[[ Extracted entries, beginning ]]

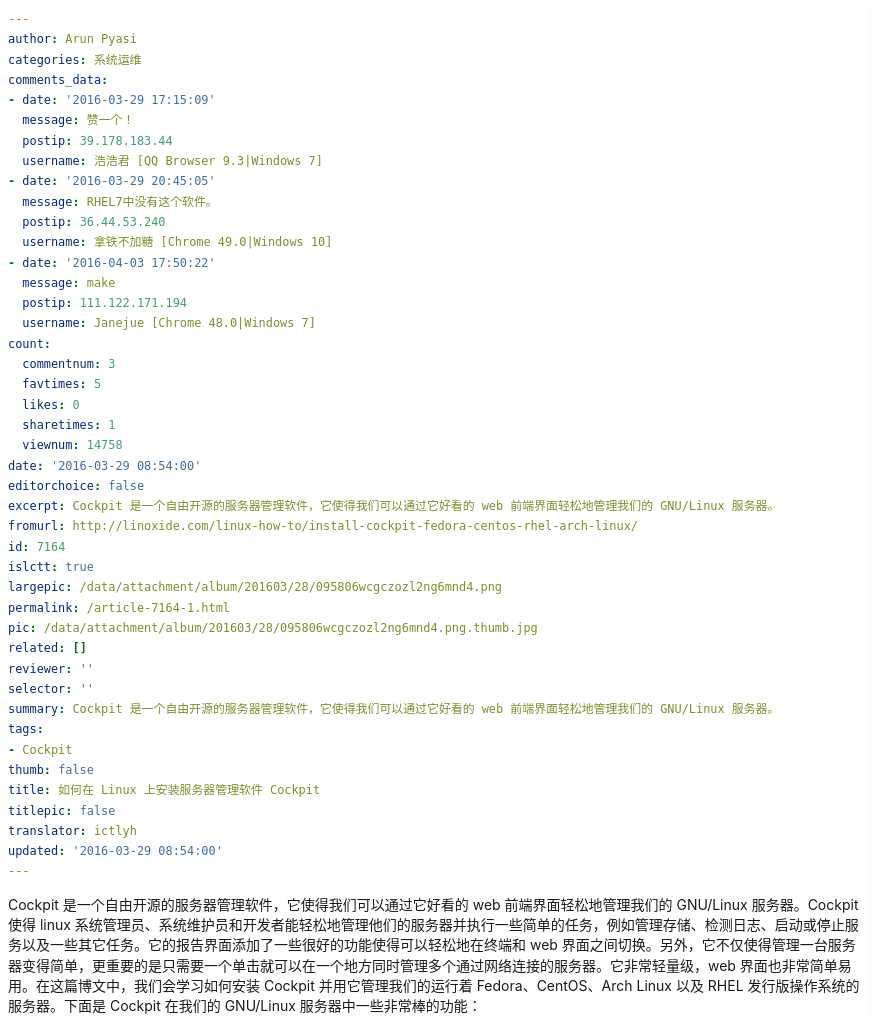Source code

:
 ```yaml
---
author: Arun Pyasi
categories: 系统运维
comments_data:
- date: '2016-03-29 17:15:09'
  message: 赞一个！
  postip: 39.178.183.44
  username: 浩浩君 [QQ Browser 9.3|Windows 7]
- date: '2016-03-29 20:45:05'
  message: RHEL7中没有这个软件。
  postip: 36.44.53.240
  username: 拿铁不加糖 [Chrome 49.0|Windows 10]
- date: '2016-04-03 17:50:22'
  message: make
  postip: 111.122.171.194
  username: Janejue [Chrome 48.0|Windows 7]
count:
  commentnum: 3
  favtimes: 5
  likes: 0
  sharetimes: 1
  viewnum: 14758
date: '2016-03-29 08:54:00'
editorchoice: false
excerpt: Cockpit 是一个自由开源的服务器管理软件，它使得我们可以通过它好看的 web 前端界面轻松地管理我们的 GNU/Linux 服务器。
fromurl: http://linoxide.com/linux-how-to/install-cockpit-fedora-centos-rhel-arch-linux/
id: 7164
islctt: true
largepic: /data/attachment/album/201603/28/095806wcgczozl2ng6mnd4.png
permalink: /article-7164-1.html
pic: /data/attachment/album/201603/28/095806wcgczozl2ng6mnd4.png.thumb.jpg
related: []
reviewer: ''
selector: ''
summary: Cockpit 是一个自由开源的服务器管理软件，它使得我们可以通过它好看的 web 前端界面轻松地管理我们的 GNU/Linux 服务器。
tags:
- Cockpit
thumb: false
title: 如何在 Linux 上安装服务器管理软件 Cockpit
titlepic: false
translator: ictlyh
updated: '2016-03-29 08:54:00'
---
```


Cockpit 是一个自由开源的服务器管理软件，它使得我们可以通过它好看的 web 前端界面轻松地管理我们的 GNU/Linux 服务器。Cockpit 使得 linux 系统管理员、系统维护员和开发者能轻松地管理他们的服务器并执行一些简单的任务，例如管理存储、检测日志、启动或停止服务以及一些其它任务。它的报告界面添加了一些很好的功能使得可以轻松地在终端和 web 界面之间切换。另外，它不仅使得管理一台服务器变得简单，更重要的是只需要一个单击就可以在一个地方同时管理多个通过网络连接的服务器。它非常轻量级，web 界面也非常简单易用。在这篇博文中，我们会学习如何安装 Cockpit 并用它管理我们的运行着 Fedora、CentOS、Arch Linux 以及 RHEL 发行版操作系统的服务器。下面是 Cockpit 在我们的 GNU/Linux 服务器中一些非常棒的功能：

[[ Extracted entries, end ]]

Report every line of the entries that carries the word "false".

Exercise response:
editorchoice: false
thumb: false
titlepic: false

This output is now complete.